Um Deus curinga dos governantes para se esquivar de suas
responsabilidades e adormecer os mais desamparados é um Deus perverso.
O comentário é de Juan Arias, jornalista, publicado por El País, 02-01-2017.
Eis o texto.
Talvez seja a sensação de impotência, a falta de confiança na política ou a
forte influência das Igrejas Evangélicas, a verdade é que o Brasil parece se
refugiar cada vez mais em Deus, algo que não desagrada seus governantes e
muitos até exploram isso.
No dia primeiro de janeiro, quando milhares de prefeitos assumiram seus cargos,
uma das palavras que mais foram repetidas em seus discursos foi “Deus”. E
também a mais aplaudida.
“Não tenho medo de assumir essa responsabilidade porque Deus está comigo”;
“Vamos mudar esta cidade porque Deus decidiu”, foram frases que se repetiram em
muitos dos discursos dos recém-eleitos.
No Rio de Janeiro, o novo prefeito, o bispo evangélico Marcello Crivella, citou
Deus seis vezes em oito minutos de seu discurso. Disse a uma multidão
entusiasmada: “Tenho certeza de que Deus estará comigo enquanto governar”.
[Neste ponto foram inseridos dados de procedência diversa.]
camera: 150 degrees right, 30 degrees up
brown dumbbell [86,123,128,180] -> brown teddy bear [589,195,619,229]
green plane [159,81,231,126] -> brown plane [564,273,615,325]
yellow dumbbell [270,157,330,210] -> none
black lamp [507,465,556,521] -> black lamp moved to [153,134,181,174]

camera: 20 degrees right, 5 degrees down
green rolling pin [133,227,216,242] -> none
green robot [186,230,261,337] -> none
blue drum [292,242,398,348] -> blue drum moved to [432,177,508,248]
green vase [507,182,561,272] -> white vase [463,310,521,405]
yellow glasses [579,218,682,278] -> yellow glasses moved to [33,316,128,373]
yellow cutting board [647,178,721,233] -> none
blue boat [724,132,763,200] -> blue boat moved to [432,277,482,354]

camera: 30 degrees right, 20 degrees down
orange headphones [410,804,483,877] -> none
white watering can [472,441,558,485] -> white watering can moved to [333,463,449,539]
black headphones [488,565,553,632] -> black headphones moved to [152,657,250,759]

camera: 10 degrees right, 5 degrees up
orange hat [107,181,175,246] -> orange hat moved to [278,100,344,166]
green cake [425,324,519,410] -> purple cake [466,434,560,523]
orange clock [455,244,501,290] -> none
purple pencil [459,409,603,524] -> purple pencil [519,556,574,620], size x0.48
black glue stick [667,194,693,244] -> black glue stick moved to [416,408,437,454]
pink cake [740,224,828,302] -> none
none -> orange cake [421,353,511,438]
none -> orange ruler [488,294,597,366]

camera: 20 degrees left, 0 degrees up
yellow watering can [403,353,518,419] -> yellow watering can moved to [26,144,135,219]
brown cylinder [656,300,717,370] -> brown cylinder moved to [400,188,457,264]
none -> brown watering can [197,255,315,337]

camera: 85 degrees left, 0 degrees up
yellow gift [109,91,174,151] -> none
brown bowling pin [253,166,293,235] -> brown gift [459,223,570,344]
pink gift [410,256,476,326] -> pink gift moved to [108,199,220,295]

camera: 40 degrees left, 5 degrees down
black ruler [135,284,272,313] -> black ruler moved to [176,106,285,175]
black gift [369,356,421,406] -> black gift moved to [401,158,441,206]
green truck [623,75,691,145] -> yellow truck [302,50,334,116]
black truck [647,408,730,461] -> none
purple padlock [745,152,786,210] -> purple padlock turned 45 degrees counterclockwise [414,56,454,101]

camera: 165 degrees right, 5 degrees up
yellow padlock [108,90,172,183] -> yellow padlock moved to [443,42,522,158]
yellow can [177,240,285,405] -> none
E algo incomum nesses casos, em um país laico por Constituição, o
evangélico Crivella abriu o ato recitando o Pai Nosso, um aceno para os
católicos.
Não só aqueles que tomaram posse apelaram a Deus, mas também aqueles que se
despediram depois de ter perdido a eleição. Um caso emblemático foi o da
prefeita da pequena cidade de Sapezal (MT), Ilma Grisoste, 55 anos, formada em
Pedagogia e doutora em Psicopedagogia.
Em vez de entregar as chaves da cidade ao seu sucessor, emitiu um documento no
qual afirmava: “Decreto a entrega das chaves desta cidade a Deus”. E
acrescentou: “Desejo que esta cidade pertença a Deus e que toda a prefeitura
esteja sob a proteção do Todo-Poderoso”. Mais ainda: “Cancelo em nome de Jesus
todos os pactos feitos por qualquer outro Deus ou entidade religiosa”.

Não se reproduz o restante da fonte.